The fact is that, the cement manufacturing company joins “monument mitras” including other private sector companies, which will look after the operations and maintenance of the site for five years, with a budget of more than Rs 5 crore per year. Under the project, it will construct, landscape, illuminate and maintain activities related to provision and development of tourist amenities. This includes basic and advanced amenities such as public conveniences, clean drinking water, cleanliness of the monument, accessibility for all, signage, cloakroom facilities, illumination and night viewing, surveillance system, tourist facilitation-cum-interpretation centre.
Keeping in mind the easy accessibility to the differently-abled visitors, there will be ramps and toilet facilities for the differently-abled. Facilities like wheelchairs, battery-operated vehicles, braille signages are some of the key additions, which will make the Red Fort a barrier-free monument.

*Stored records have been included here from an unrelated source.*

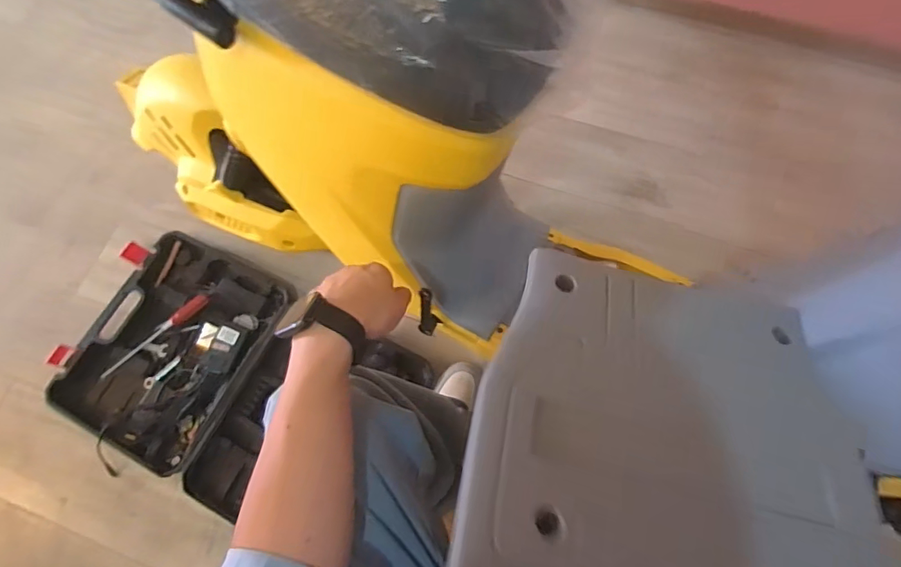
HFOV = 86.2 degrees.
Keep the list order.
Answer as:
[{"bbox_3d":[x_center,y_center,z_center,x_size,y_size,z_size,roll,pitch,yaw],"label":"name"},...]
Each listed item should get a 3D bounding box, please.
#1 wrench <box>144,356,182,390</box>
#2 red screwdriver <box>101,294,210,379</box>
[{"bbox_3d":[-0.590,0.180,0.985,0.021,0.004,0.085,41,76,13],"label":"wrench"},{"bbox_3d":[-0.612,0.106,0.997,0.253,0.023,0.032,-38,75,-12],"label":"red screwdriver"}]

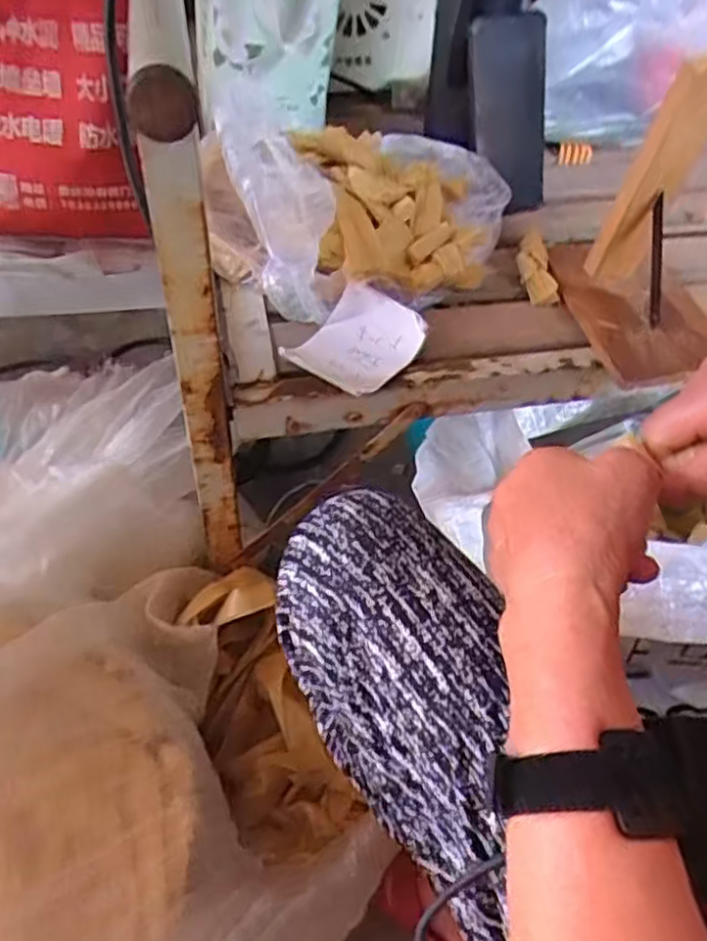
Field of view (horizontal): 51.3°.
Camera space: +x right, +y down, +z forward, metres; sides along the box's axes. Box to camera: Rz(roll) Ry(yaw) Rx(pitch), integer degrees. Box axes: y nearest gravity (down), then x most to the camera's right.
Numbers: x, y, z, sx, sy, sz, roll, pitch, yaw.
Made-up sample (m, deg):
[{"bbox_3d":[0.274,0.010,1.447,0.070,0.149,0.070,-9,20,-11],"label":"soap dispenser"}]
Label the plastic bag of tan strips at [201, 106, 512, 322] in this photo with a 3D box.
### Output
[{"bbox_3d":[0.005,-0.225,0.617,0.254,0.088,0.196,-8,50,-7],"label":"plastic bag of tan strips"}]

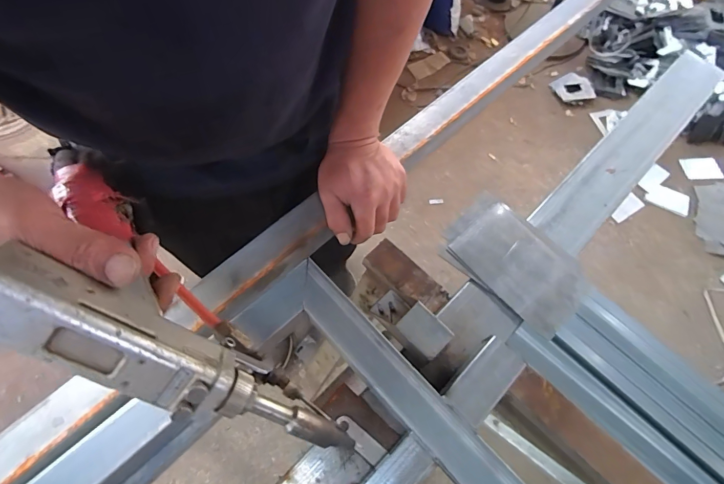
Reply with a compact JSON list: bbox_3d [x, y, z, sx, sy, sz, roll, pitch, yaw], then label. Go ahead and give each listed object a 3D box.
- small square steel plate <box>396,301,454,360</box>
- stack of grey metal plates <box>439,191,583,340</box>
[{"bbox_3d":[0.066,0.093,0.402,0.037,0.006,0.051,-40,73,-19],"label":"small square steel plate"},{"bbox_3d":[0.194,0.019,0.477,0.173,0.026,0.115,40,69,15],"label":"stack of grey metal plates"}]

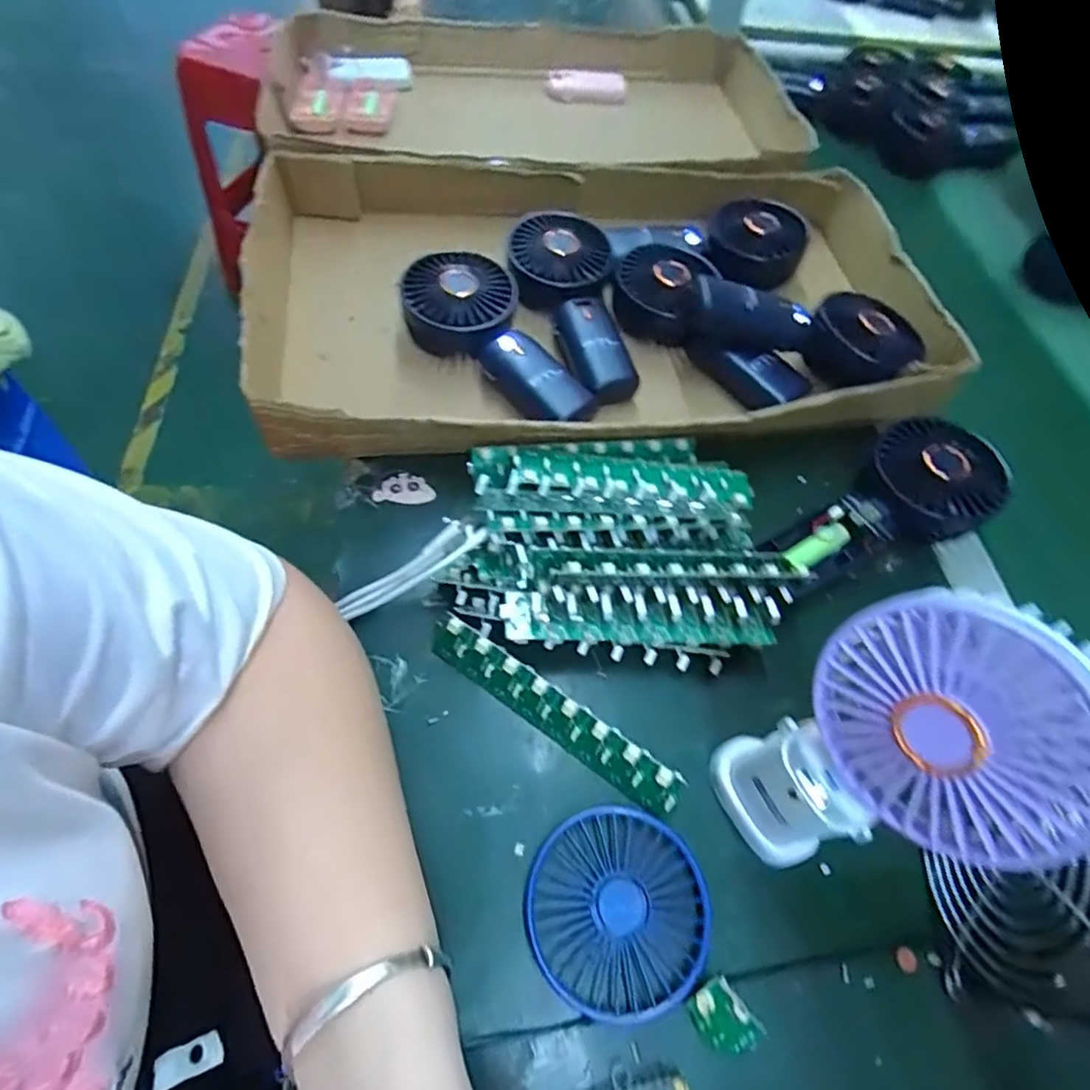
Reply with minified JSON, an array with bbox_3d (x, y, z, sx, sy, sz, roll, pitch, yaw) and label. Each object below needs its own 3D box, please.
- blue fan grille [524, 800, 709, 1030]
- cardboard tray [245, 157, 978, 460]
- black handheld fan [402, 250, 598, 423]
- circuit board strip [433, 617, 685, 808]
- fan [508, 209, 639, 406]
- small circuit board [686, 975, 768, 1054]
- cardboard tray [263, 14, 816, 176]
[{"bbox_3d":[0.035,0.177,0.290,0.085,0.016,0.086,23,60,8],"label":"blue fan grille"},{"bbox_3d":[0.053,-0.197,0.483,0.512,0.077,0.290,-6,60,-9],"label":"cardboard tray"},{"bbox_3d":[-0.036,-0.156,0.457,0.086,0.049,0.179,-41,83,-22],"label":"black handheld fan"},{"bbox_3d":[0.003,0.090,0.327,0.158,0.030,0.009,32,29,14],"label":"circuit board strip"},{"bbox_3d":[0.023,-0.197,0.484,0.086,0.046,0.189,-7,60,-10],"label":"fan"},{"bbox_3d":[0.081,0.214,0.266,0.032,0.009,0.024,44,94,5],"label":"small circuit board"},{"bbox_3d":[-0.010,-0.470,0.641,0.534,0.091,0.338,-4,60,-8],"label":"cardboard tray"}]

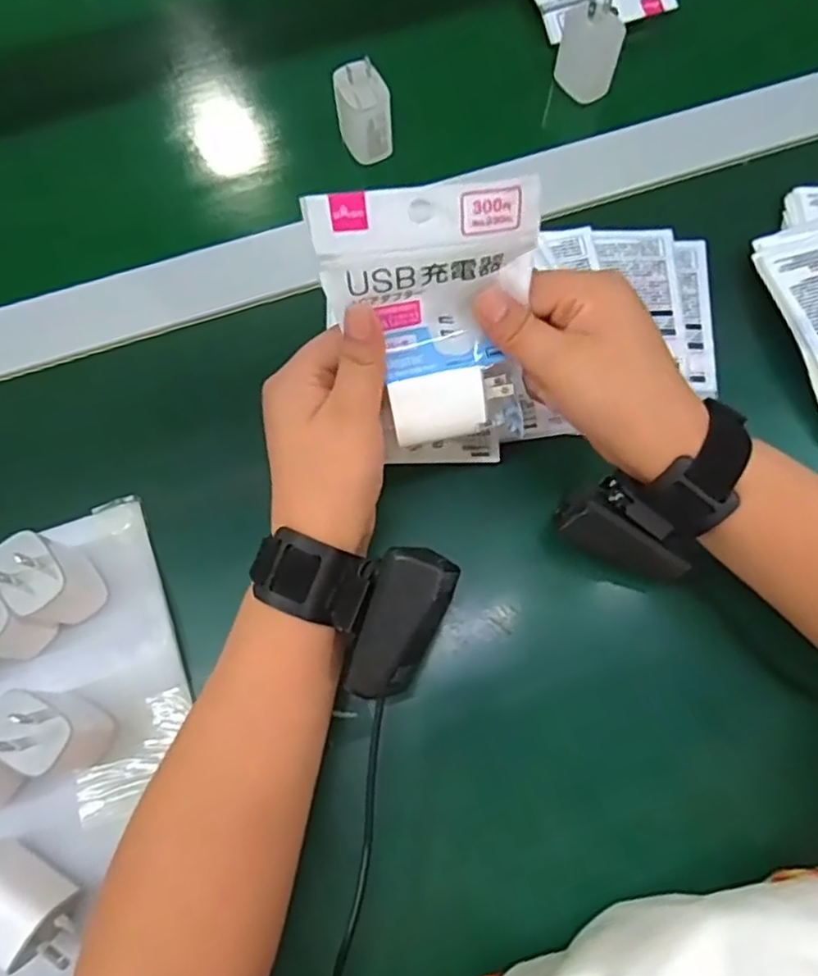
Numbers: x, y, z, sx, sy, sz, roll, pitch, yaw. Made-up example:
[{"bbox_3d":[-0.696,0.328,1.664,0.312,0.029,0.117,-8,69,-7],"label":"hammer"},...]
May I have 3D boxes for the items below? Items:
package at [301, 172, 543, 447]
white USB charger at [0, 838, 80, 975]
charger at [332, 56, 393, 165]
[{"bbox_3d":[0.011,-0.077,0.304,0.092,0.121,0.022,-7,36,1],"label":"package"},{"bbox_3d":[-0.177,0.190,0.299,0.062,0.041,0.029,36,77,12],"label":"white USB charger"},{"bbox_3d":[-0.031,-0.256,0.449,0.035,0.058,0.027,-7,73,-1],"label":"charger"}]

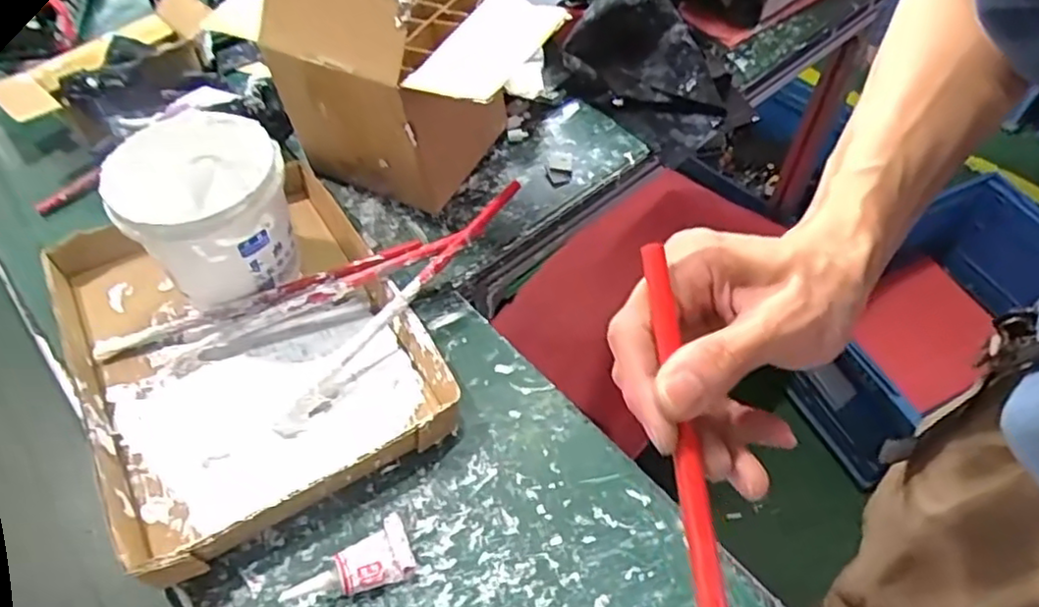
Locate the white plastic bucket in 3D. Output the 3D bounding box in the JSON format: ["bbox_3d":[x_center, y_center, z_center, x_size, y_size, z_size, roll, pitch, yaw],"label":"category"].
[{"bbox_3d":[-0.239,-0.066,0.528,0.114,0.120,0.105,-1,54,2],"label":"white plastic bucket"}]

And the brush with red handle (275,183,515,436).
[{"bbox_3d":[-0.090,-0.001,0.525,0.017,0.022,0.262,36,74,20],"label":"brush with red handle"}]

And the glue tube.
[{"bbox_3d":[-0.108,0.167,0.427,0.081,0.016,0.038,-17,58,-28],"label":"glue tube"}]

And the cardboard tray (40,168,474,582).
[{"bbox_3d":[-0.209,0.025,0.519,0.230,0.036,0.291,-26,61,-19],"label":"cardboard tray"}]

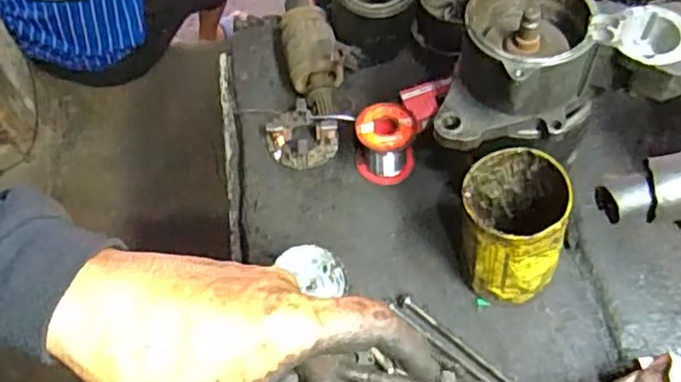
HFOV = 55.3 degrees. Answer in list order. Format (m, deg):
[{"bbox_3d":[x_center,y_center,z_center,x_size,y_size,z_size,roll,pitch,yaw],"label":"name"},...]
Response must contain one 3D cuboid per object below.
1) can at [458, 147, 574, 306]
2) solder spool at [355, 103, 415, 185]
[{"bbox_3d":[0.127,0.028,0.498,0.074,0.111,0.075,-1,57,1],"label":"can"},{"bbox_3d":[0.041,-0.042,0.591,0.050,0.059,0.047,-1,57,1],"label":"solder spool"}]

Dalmia Bharat will also assist in controlling the advanced tourist flow management system linked with carrying capacity of the monuments, including light and sound shows with regular cultural shows and facilitation of night visits to the monuments and advanced surveillance system like pan-tilt-zoom CCTV cameras are also to be installed.
The ministry on Tuesday also awarded the Letters of Intent to nine agencies for 22 monuments of Phase-IV of the scheme, including the Taj Mahal in Uttar Pradesh, Chittorgarh Fort in Rajasthan, Mehrauli Archeological Park and Gol Gumbad in Delhi.
Adopt a heritage is project can be simply explained as a strategy similar to the way Indira Gandhi International airport, New Delhi being operated and maintained by Delhi International Airport Limited (DIAL), a consortium led by GMR group since May 2006, which was earlier maintained by the Indian Air Force and then Airports Authority of India. If one can study the reason behind transfer of operation and management of an international airport from a public sector agency to a private sector enterprise, he or she may never question on the idea of Adopt a heritage project.
This is expected that the private parties would be much better equipped to maintain heritage sites than large, over-burdened organizations like the Archaeological Survey of India. “Even people don’t care about monuments when they are handled by the government,” he said. “Everybody scribbles on heritage structures and desecrates them. But with private security staff, people would not be able to do this.”
No doubt it’s a noble approach and initiative by Government of India to engage Corporate social responsibility to preserve grories of our past for our future. It is also clarified that ‘The Adopt a Heritage’ is essentially a non-revenue generating project. It is part of responsible tourism where the ‘Monument Mitra’ essentially spends his CSR funds for upkeep and maintenance etc., and gets limited visibility. The agency was selected on the basis of unique concept of vision bid and no financial bid is involved.